Chenopodium ambrosioides

Annual

Description

Epazote is a large, loosely branched almost weedy looking annual growing to about 4 feet tall with reddish stems.  The leaves are green and sharply toothed.  The plant produces small yellow-green flowers along its stem. Its flavor is extremely strong and distinctive and has been compared to a combination of cilantro, anise, strong licorice, pine, camphor and eucalyptus.

Culture

Epazote is extremely easy to grow from seed in a full sun location with moist, well-drained soil.  In order to have a fresh supply of leaves it is suggested to make successive sowings of Epazote every 2-3 weeks.  Epazote self-seeds very freely and may become invasive in the garden. 

Harvesting

Harvest the tips of the stems on a regular basis.  This will supply you with young tender leaves and will result in the plant becoming more compact and bushy.
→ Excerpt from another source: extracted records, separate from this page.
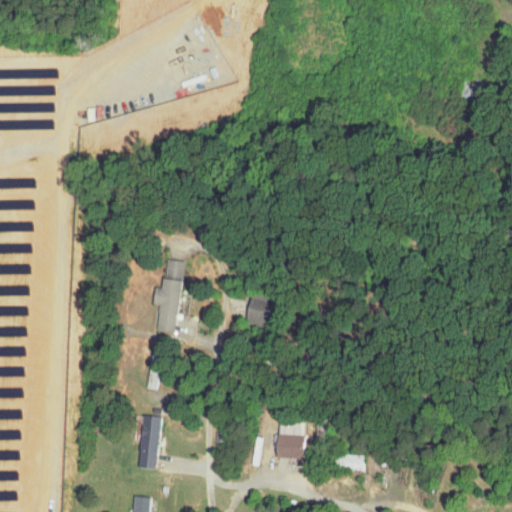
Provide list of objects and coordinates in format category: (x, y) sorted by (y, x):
road: (499, 37)
road: (100, 54)
building: (154, 288)
building: (244, 303)
road: (206, 415)
building: (134, 434)
building: (274, 438)
building: (125, 500)
road: (291, 503)
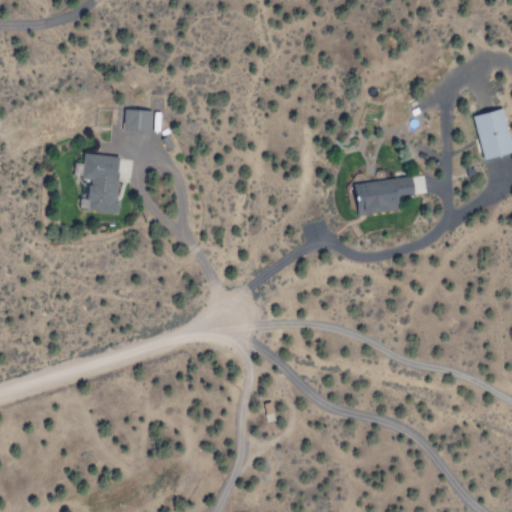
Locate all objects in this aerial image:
building: (138, 120)
building: (494, 133)
building: (100, 186)
building: (386, 191)
road: (375, 344)
road: (116, 350)
road: (359, 416)
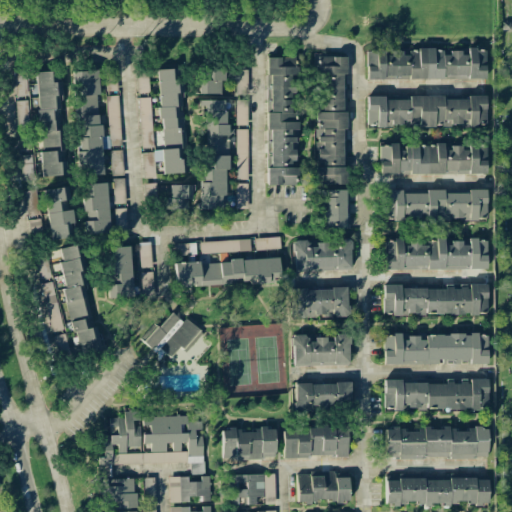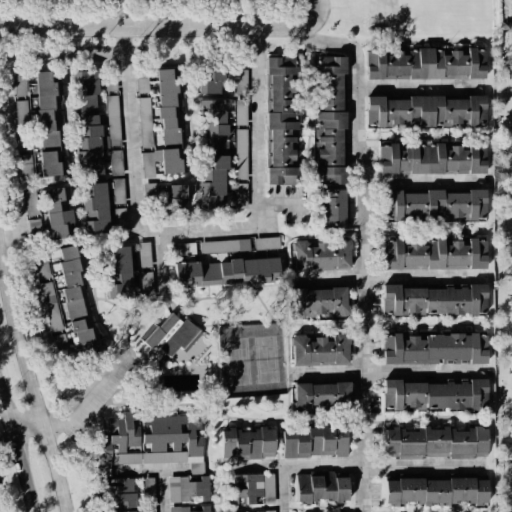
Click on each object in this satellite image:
road: (168, 28)
building: (424, 63)
building: (210, 81)
building: (240, 81)
building: (142, 82)
road: (130, 83)
building: (20, 84)
road: (419, 87)
road: (5, 93)
road: (262, 107)
building: (424, 111)
building: (240, 112)
building: (329, 119)
building: (113, 120)
building: (281, 121)
building: (144, 122)
building: (88, 123)
building: (22, 124)
building: (49, 125)
building: (167, 128)
building: (240, 154)
building: (213, 157)
building: (431, 159)
road: (425, 177)
building: (240, 195)
building: (177, 197)
building: (30, 202)
building: (435, 205)
building: (95, 208)
building: (334, 208)
building: (57, 212)
building: (119, 220)
road: (427, 226)
road: (177, 228)
building: (266, 243)
building: (224, 245)
road: (364, 245)
park: (501, 245)
building: (182, 248)
building: (143, 254)
building: (434, 254)
building: (321, 255)
building: (119, 271)
building: (225, 271)
road: (391, 273)
building: (146, 284)
road: (32, 289)
building: (48, 292)
building: (76, 299)
building: (434, 300)
building: (318, 302)
building: (174, 338)
building: (434, 349)
building: (319, 350)
road: (389, 369)
road: (29, 381)
building: (434, 394)
building: (321, 395)
road: (82, 398)
road: (4, 412)
road: (24, 423)
road: (4, 428)
building: (313, 441)
building: (151, 442)
building: (435, 442)
building: (247, 443)
road: (148, 458)
road: (358, 460)
road: (259, 465)
road: (19, 470)
road: (160, 485)
building: (243, 487)
building: (320, 487)
building: (268, 488)
building: (187, 489)
building: (435, 491)
building: (148, 492)
building: (117, 493)
building: (186, 508)
building: (285, 510)
building: (126, 511)
building: (149, 511)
This also helps to limit the production of flowers and reduce the amount of seed produced.  Leaves can be used fresh or dried.  Older leaves have the strongest flavor while young leaves tend to be milder.  Fresh stems can be cut and held in water or stored in a refrigerator wrapped in a damp paper towel and placed in an unsealed plastic bag.

Use

Epazote is considered to be one of the most important herbs in the preparation of traditional Mexican dishes including tamales, salsa, black beans, enchilada and mole.